§ Written task
Leave the pictures aside and give back every entry below word for word.

[[ Given records, beginning ]]

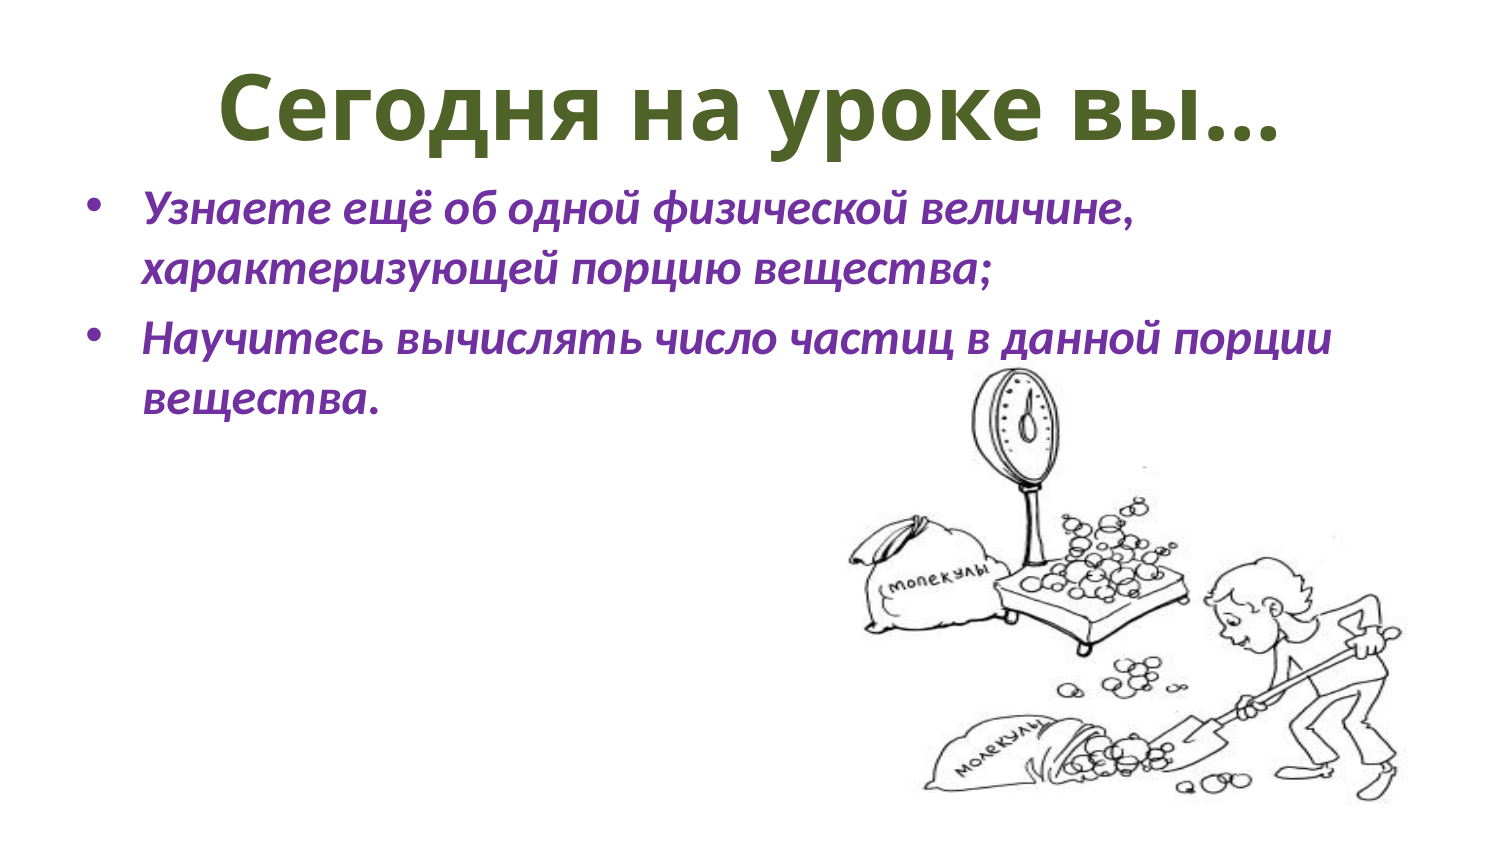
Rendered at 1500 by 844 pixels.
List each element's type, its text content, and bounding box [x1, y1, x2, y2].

picture [831, 360, 1416, 828]
title Сегодня на уроке вы… [75, 33, 1425, 175]
list Узнаете ещё об одной физической величине, характеризующей порцию вещества; Научитесь вычислять число частиц в данной порции вещества. [70, 167, 1421, 724]
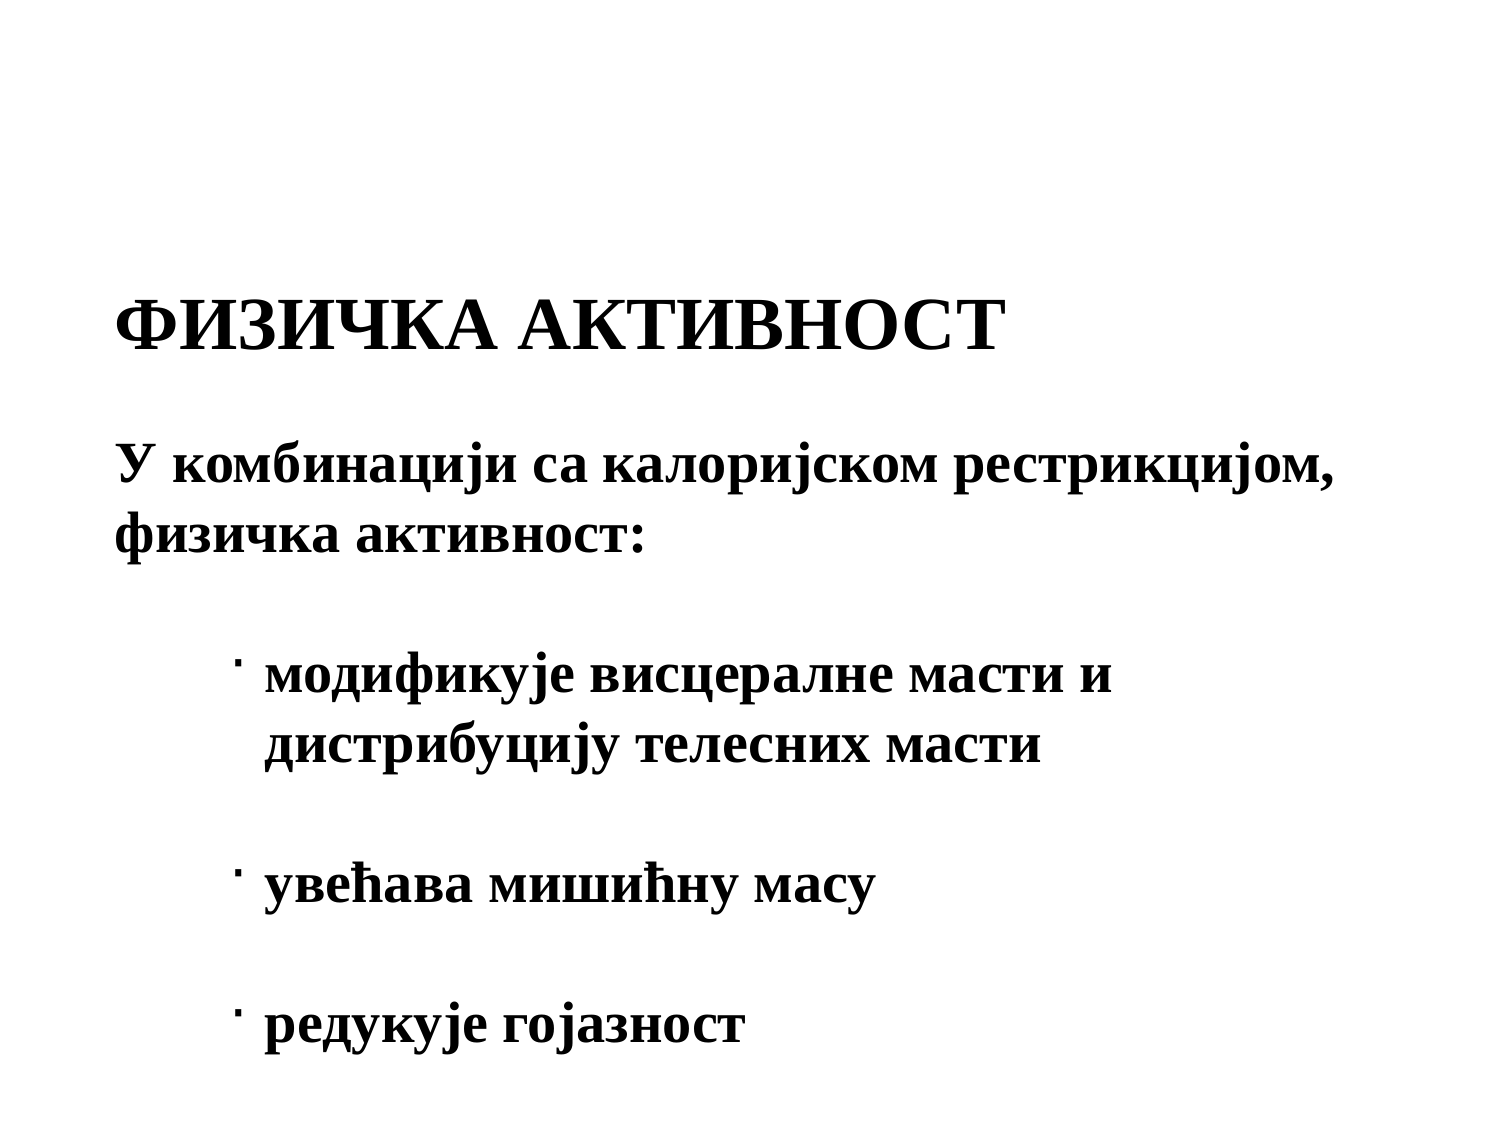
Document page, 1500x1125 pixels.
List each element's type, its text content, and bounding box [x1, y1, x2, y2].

text_box ФИЗИЧКА АКТИВНОСТ У комбинацији са калоријском рестрикцијом, физичка активност: модификује висцералне масти и дистрибуцију телесних масти увећава мишићну масу редукује гојазност [100, 267, 1413, 1062]
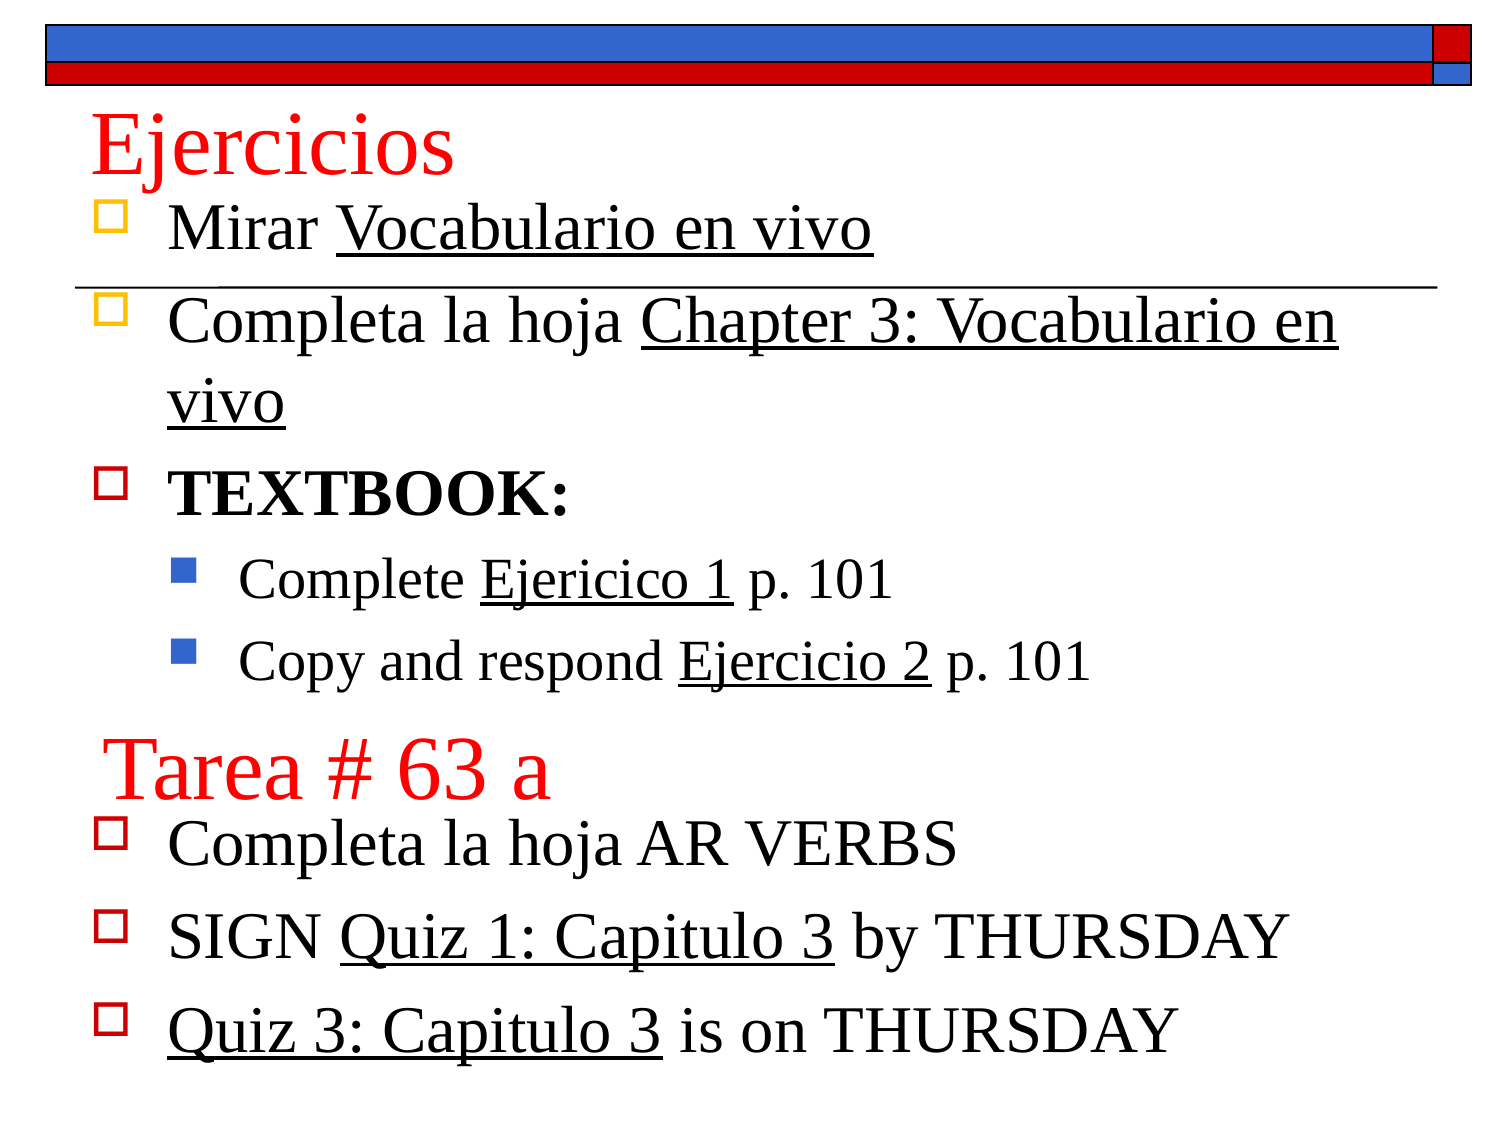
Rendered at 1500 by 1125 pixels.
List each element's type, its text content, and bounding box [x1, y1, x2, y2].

list Mirar Vocabulario en vivo Completa la hoja Chapter 3: Vocabulario en vivo TEXTBOOK: Complete Ejericico 1 p. 101 Copy and respond Ejercicio 2 p. 101 Completa la hoja AR VERBS SIGN Quiz 1: Capitulo 3 by THURSDAY Quiz 3: Capitulo 3 is on THURSDAY [75, 174, 1488, 1081]
text_box Tarea # 63 a [87, 637, 1438, 825]
title Ejercicios [75, 12, 1425, 174]
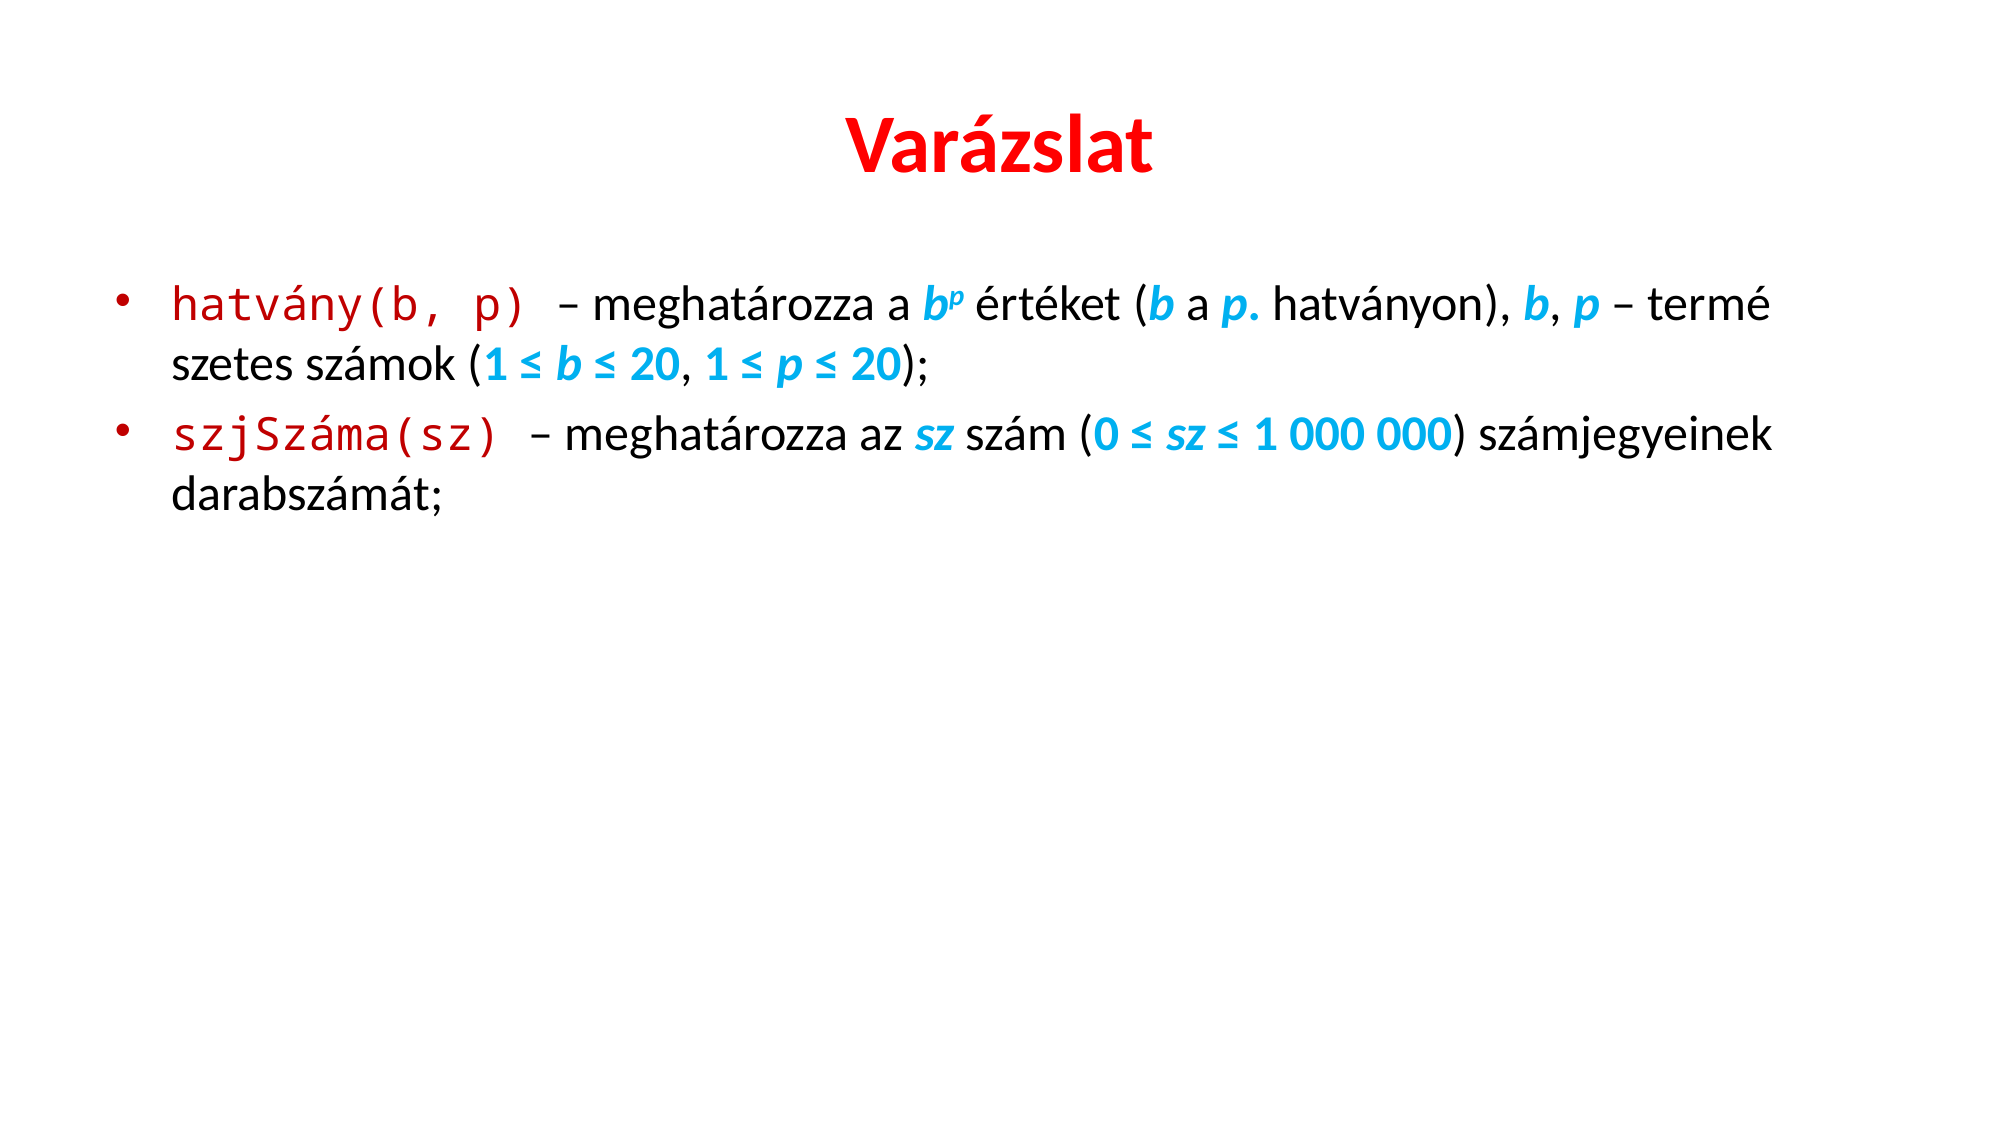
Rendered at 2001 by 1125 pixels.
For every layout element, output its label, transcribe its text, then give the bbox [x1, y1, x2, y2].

title Varázslat [99, 45, 1900, 233]
list hatvány(b, p) – meghatározza a bp értéket (b a p. hatványon), b, p – termé­szetes számok (1 ≤ b ≤ 20, 1 ≤ p ≤ 20); szjSzáma(sz) – meghatározza az sz szám (0 ≤ sz ≤ 1 000 000) számjegyeinek darabszámát; [99, 262, 1900, 1005]
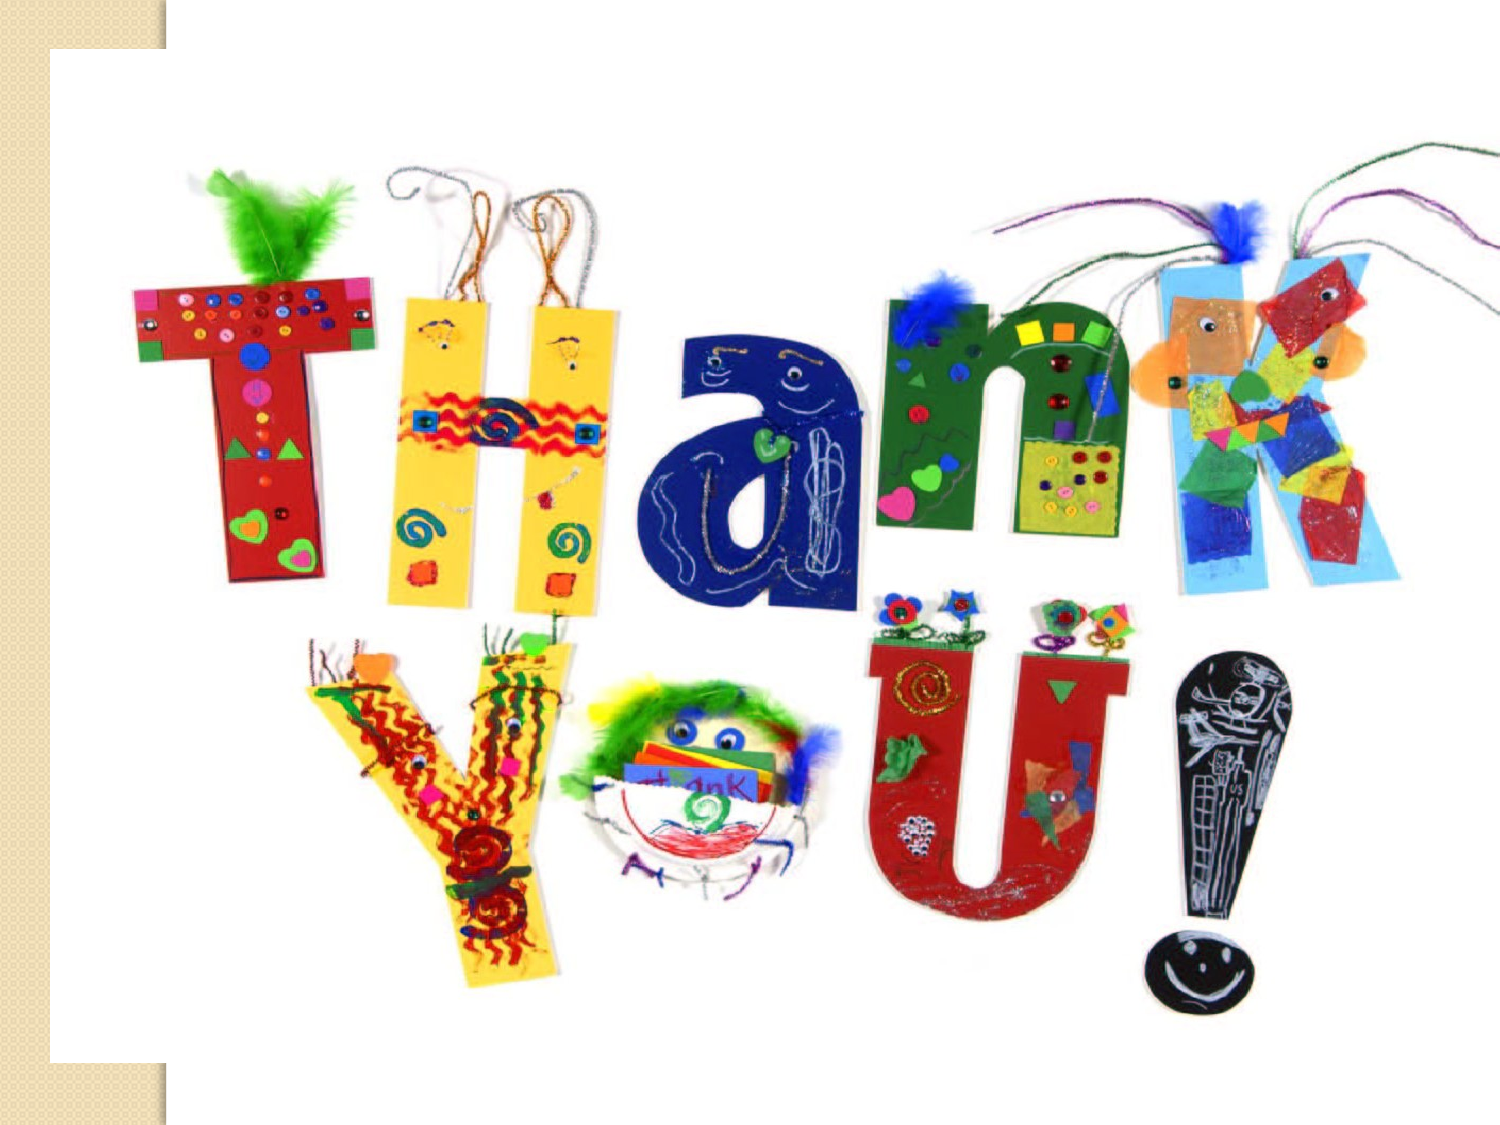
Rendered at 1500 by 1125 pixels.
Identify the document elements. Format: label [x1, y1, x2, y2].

[[ Given records, end ]]

§ Written solution
Rendered at 1500 by 844 pixels.
List each element's type, its text content, and bounding box [x1, y1, x2, y2].

picture [831, 360, 1416, 828]
title Сегодня на уроке вы… [75, 33, 1425, 175]
list Узнаете ещё об одной физической величине, характеризующей порцию вещества; Научитесь вычислять число частиц в данной порции вещества. [70, 167, 1421, 724]
Document page, 1500x1125 pixels.
List each element's type, its text content, and bounding box [x1, y1, x2, y2].

text_box ФИЗИЧКА АКТИВНОСТ У комбинацији са калоријском рестрикцијом, физичка активност: модификује висцералне масти и дистрибуцију телесних масти увећава мишићну масу редукује гојазност [100, 267, 1413, 1062]
Rendered at 1500 by 1125 pixels.
List each element's type, its text content, and bounding box [x1, y1, x2, y2].

list Mirar Vocabulario en vivo Completa la hoja Chapter 3: Vocabulario en vivo TEXTBOOK: Complete Ejericico 1 p. 101 Copy and respond Ejercicio 2 p. 101 Completa la hoja AR VERBS SIGN Quiz 1: Capitulo 3 by THURSDAY Quiz 3: Capitulo 3 is on THURSDAY [75, 174, 1488, 1081]
text_box Tarea # 63 a [87, 637, 1438, 825]
title Ejercicios [75, 12, 1425, 174]
Rendered at 2001 by 1125 pixels.
For every layout element, output its label, transcribe its text, then give the bbox [x1, y1, x2, y2].

title Varázslat [99, 45, 1900, 233]
list hatvány(b, p) – meghatározza a bp értéket (b a p. hatványon), b, p – termé­szetes számok (1 ≤ b ≤ 20, 1 ≤ p ≤ 20); szjSzáma(sz) – meghatározza az sz szám (0 ≤ sz ≤ 1 000 000) számjegyeinek darabszámát; [99, 262, 1900, 1005]
Rendered at 1500 by 1125 pixels.
Identify the document elements. Format: label [x1, y1, x2, y2].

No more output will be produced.